Müßte wissen welchen Baustein man dafür nehmen muß und was man für Werte eintagen muß.

Möchte einfach nur eine Temperatur erfassen, die über einen PT100 mit nachgeschaltetem Messwandler eine Spannung von 0-10V zur Verfügung stellt.

Danke schonmal im voraus.

baschan


----------



## vierlagig (17 März 2010)

is mit 0 bis 27648 wie bei der 300er zu handhaben ... guckst du FAQ ... standardbausteine kenn ich bei der büchse nicht und in der FAQ isn AWL-code den du halt auf den scheiß da umsetzen mußt...

S7-1200 *pfui* *spuck*


----------



## baschan (17 März 2010)

Danke, werde mal nachsehen, hab mit der 300er noch nichts zu tun gehabt...


----------



## baschan (17 März 2010)

Komme trotzdem nicht weiter, bräuchte mal ein Beispiel...

Danke


----------



## vierlagig (17 März 2010)

baschan schrieb:


> Komme trotzdem nicht weiter, bräuchte mal ein Beispiel...
> 
> Danke



so in etwa *könnte* es aussehen:


```
*


|     +-------------+                +--------------+
|     | INT TO DINT |                | DINT TO REAL |
+-----+          EN0+----------------+           EN0+
|     |             |                |              |
| myIn+INT      DINT+myTemp    myTemp+DINT      REAL+myReal
|     |             |                |              |
      +-------------+                +--------------+


|     +----------+                +----------+
|     | SUB_REAL |                | MUL_REAL |
+-----+       EN0+----------------+       EN0+
|     |          |                |          |
| myHi+R1    diff+myDiff    myDiff+R1    prod+myReal
|     |          |                |          |
  myLo+R2        |          myReal+R2        |
      +----------+                +----------+


|        +----------+                +----------+
|        | DIV_REAL |                | ADD_REAL |
+--------+       EN0+----------------+       EN0+
|        |          |                |          |
|  myReal+R1    quot+myQuot    myQuot+R1    prod+myOut
|        |          |                |          |
  27648.0+R2        |            myLo+R2        |
         +----------+                +----------+
```


----------



## baschan (17 März 2010)

Leider bringt mich das so auch nicht ganz weiter.
Bei der 1200er sieht das ganze anders aus und da ich noch relativ
neu bin, was das programmieren angeht, zumidest mit analogen Eingängen
muß ich Wohl oder Übel weiter probieren.
z.B.: so Dinge wie myIn, was soll das ein??? SOll da direkt der Eingang hingeschrieben werden?? oder myReal??

Ich verstehe nur Bahnhof....


----------



## crash (17 März 2010)

In der 1200 gibts dafür den Baustein NORM_X
Der normiert auf einen Wert zwischen 0.0 und 1.0.
Den musst du dann noch mit deinem Messbereich multiplizieren.


----------



## vierlagig (17 März 2010)

crash schrieb:


> Der normiert auf einen Wert zwischen 0.0 und 1.0.



wenn ich das richtig gelesen habe, können das bestimmte karten, einige lassen eine auswahl zu, aber eine genaue übersicht habe ich nicht gefunden ... dieses ganze system ist einfach nur f*U*ck


----------



## baschan (17 März 2010)

Ich kann dann bei min. z.B den Wert "0" eintragen und bei max. den Wert 27468 eintragen??

Was kommt an VALUE?? Und das wichtigste, was schreibe ich an out??

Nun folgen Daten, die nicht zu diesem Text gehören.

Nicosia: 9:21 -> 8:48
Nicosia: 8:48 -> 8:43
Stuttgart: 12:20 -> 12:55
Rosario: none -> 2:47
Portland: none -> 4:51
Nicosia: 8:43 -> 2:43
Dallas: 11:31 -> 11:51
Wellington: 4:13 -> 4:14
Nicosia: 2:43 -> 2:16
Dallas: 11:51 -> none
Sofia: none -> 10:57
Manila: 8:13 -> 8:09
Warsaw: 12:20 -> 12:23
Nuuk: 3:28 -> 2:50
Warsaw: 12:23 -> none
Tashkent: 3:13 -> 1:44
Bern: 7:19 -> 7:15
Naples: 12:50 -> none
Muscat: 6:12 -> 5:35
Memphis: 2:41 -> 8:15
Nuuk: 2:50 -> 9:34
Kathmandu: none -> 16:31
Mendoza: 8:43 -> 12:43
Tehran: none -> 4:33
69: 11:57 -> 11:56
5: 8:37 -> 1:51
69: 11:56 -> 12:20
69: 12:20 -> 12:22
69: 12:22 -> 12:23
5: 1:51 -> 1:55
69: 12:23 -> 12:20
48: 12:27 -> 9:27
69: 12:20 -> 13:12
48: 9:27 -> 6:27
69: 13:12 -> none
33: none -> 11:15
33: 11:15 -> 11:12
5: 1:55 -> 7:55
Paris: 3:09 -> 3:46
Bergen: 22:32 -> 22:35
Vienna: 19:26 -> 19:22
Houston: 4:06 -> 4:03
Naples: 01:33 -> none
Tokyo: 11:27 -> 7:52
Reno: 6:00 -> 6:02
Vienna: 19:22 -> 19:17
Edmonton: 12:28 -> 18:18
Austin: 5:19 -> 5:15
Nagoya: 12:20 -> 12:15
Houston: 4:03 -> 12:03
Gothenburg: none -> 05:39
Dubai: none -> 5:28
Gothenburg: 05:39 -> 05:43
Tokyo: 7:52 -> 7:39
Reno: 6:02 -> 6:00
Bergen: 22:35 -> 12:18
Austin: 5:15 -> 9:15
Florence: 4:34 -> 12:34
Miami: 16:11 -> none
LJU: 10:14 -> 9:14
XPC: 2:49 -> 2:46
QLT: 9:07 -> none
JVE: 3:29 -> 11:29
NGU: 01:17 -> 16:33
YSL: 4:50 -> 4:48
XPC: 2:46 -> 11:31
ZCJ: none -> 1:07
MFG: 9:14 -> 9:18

Und von was nach was muß ich normieren?? von Int nach... was weis ich??


----------



## crash (17 März 2010)

vierlagig schrieb:


> wenn ich das richtig gelesen habe, können das bestimmte karten, einige lassen eine auswahl zu, aber eine genaue übersicht habe ich nicht gefunden ...



weiß jetzt nicht was du damit meinst.


----------



## vierlagig (17 März 2010)

crash schrieb:


> weiß jetzt nicht was du damit meinst.



das format, welches du beschreibst, also 0.0...1.0, dann das s7 format 0...27648 und noch ein drittes ... ich such die entscprechende beschreibung jetz nich nochmal raus für dieses *scheiß* system


----------



## crash (17 März 2010)

baschan schrieb:


> Ich kann dann bei min. z.B den Wert "0" eintragen und bei max. den Wert 27468 eintragen??
> 
> Was kommt an VALUE?? Und das wichtigste, was schreibe ich an out??
> 
> Und von was nach was muß ich normieren?? von Int nach... was weis ich??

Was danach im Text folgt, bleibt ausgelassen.